Stored data:
───

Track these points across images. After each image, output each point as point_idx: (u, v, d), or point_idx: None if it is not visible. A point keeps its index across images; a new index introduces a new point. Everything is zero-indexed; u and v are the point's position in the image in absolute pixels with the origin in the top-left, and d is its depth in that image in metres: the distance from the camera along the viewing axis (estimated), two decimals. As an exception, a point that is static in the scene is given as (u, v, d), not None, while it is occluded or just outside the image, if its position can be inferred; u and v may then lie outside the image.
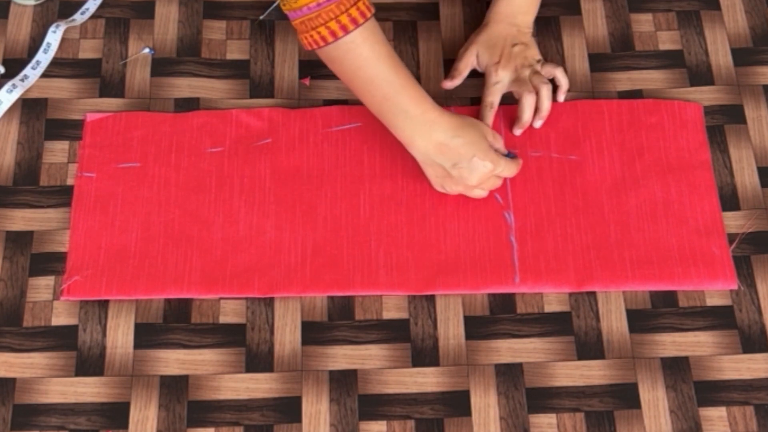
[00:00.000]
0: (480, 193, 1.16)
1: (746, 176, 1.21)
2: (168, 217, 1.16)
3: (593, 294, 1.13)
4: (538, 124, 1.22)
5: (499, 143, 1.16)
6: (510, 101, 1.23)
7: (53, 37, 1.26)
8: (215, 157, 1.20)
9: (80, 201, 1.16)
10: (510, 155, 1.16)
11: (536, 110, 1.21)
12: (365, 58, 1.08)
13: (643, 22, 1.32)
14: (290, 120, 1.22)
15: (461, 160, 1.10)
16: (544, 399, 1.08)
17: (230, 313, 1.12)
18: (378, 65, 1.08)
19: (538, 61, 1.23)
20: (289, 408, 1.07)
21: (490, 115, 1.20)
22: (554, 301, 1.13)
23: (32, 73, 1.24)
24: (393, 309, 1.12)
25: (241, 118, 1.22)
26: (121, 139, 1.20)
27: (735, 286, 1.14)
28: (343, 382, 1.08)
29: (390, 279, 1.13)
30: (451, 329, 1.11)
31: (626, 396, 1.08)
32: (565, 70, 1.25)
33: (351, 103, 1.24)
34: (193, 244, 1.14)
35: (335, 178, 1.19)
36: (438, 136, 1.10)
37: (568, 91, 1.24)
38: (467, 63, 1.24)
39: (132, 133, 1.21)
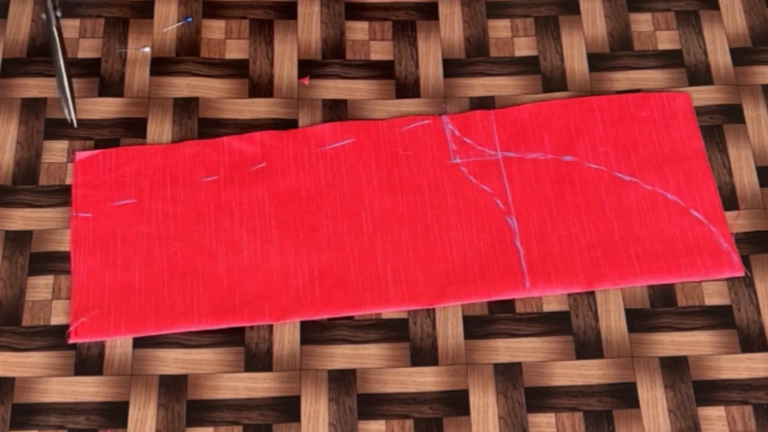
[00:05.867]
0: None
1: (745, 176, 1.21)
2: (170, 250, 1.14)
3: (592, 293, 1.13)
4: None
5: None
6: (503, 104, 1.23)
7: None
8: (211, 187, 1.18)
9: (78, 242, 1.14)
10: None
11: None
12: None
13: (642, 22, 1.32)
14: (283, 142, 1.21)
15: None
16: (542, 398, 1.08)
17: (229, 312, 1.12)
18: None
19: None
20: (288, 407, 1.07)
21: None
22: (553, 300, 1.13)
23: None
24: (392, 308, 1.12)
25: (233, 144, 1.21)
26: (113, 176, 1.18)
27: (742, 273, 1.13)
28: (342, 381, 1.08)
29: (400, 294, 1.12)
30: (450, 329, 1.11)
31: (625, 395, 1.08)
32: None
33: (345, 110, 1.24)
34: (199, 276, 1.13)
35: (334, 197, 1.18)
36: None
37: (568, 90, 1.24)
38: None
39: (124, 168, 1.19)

───

## Task item
Once you reach the line with "20: (289, 408, 1.07)" in the data above, copy it and every line after it exactly, up to and including the line with "39: (132, 133, 1.21)".

## Worked solution
20: (289, 408, 1.07)
21: (490, 115, 1.20)
22: (554, 301, 1.13)
23: (32, 73, 1.24)
24: (393, 309, 1.12)
25: (241, 118, 1.22)
26: (121, 139, 1.20)
27: (735, 286, 1.14)
28: (343, 382, 1.08)
29: (390, 279, 1.13)
30: (451, 329, 1.11)
31: (626, 396, 1.08)
32: (565, 70, 1.25)
33: (351, 103, 1.24)
34: (193, 244, 1.14)
35: (335, 178, 1.19)
36: (438, 136, 1.10)
37: (568, 91, 1.24)
38: (467, 63, 1.24)
39: (132, 133, 1.21)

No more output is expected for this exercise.